You never would let us leave. I remember it… distinctly.
The room was revolting. That awful, mud-brown, flowered wallpaper and the stench of damp still haunts me to this day. If I would have had any say in the matter, we would have left as soon as I set eyes on that receptionist. His resemblance to the American hillbilly was uncanny and I’m positive those brown stains he told us were coffee, weren’t coffee.
Did he not realise he was talking to a New Yorker?
I’ve split far too much coffee on my own white shirts for work to be fooled into believing that ‘mess’ was ‘coffee stains’.
You just smiled. “He’s friendly though.”
You were never judgemental, though that was my biggest flaw. Every upper-class New Yorker’s biggest flaw.
I examined the room we were assigned. I insisted we left but you wouldn’t. It was midnight, the moon shining big and bright in the sky. You knew we were both tired but I begged to drive just another few hours to find us a better place. You just wouldn’t let me. I remember. You wore that cute pink summer dress that you told me your dad got you last year for spring break. I must admit, it was adorable. Your light brown hair was growing long back then, also more ginger. You hated me saying it but I was just being honest. I loved it. Seriously, even when I tried to suggest it had just a “very, very, very small tint” of ginger you would ignore me for the whole of the car ride, sitting with your headphones in and avoiding all eye contact with me as we drove. It amused me, which annoyed you more.
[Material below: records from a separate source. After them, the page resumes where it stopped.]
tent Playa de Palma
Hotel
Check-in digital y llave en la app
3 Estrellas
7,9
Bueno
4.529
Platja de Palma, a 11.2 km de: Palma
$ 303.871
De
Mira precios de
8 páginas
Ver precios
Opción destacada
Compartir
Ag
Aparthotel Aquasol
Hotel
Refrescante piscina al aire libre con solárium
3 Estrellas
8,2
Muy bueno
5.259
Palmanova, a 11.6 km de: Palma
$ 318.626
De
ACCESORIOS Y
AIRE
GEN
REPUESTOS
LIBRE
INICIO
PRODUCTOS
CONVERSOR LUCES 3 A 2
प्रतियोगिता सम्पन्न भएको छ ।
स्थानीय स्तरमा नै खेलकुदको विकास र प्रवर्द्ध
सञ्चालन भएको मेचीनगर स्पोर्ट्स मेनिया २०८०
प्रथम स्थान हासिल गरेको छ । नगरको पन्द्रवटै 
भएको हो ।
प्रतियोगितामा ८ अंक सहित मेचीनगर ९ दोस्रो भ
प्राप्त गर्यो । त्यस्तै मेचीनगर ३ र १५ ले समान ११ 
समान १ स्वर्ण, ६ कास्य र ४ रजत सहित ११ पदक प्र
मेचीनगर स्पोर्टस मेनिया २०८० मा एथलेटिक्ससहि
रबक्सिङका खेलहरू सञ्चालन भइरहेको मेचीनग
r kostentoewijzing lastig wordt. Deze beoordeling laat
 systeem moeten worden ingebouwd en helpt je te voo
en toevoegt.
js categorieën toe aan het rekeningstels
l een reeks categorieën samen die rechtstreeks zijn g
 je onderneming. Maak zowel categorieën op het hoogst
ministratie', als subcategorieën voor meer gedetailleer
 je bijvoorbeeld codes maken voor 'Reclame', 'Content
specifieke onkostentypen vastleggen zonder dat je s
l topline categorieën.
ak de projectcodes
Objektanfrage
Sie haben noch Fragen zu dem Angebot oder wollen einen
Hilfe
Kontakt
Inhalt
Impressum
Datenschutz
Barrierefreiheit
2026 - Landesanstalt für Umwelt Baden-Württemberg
I remember you still had them daisies in your hair from that hippy festival the evening before. The boho glasses that drunken girl gave you.Fuck! they had caused countless arguments between us that night when you thought you’d lost them.
It makes me laugh.
You were admiring the moon whilst I was still critiquing everything. You just didn’t care. It was evident. You found joy in the small things; the moonlight and the starry sky. I remember you pointed out that tree occupied with bats just outside our window. I would have never have noticed otherwise, completely overlooked it.
That made me smile.
It made me realise that maybe it wasn’t so bad after all. Yet, I knew you would never let us leave anyway. I remember it distinctly.
Who’d have thought that was twenty years ago?
Who’d have thought we’d go to bed and you’d never wake up?
I thought you’d quit injecting that shit.
You broke my heart, you stupid girl.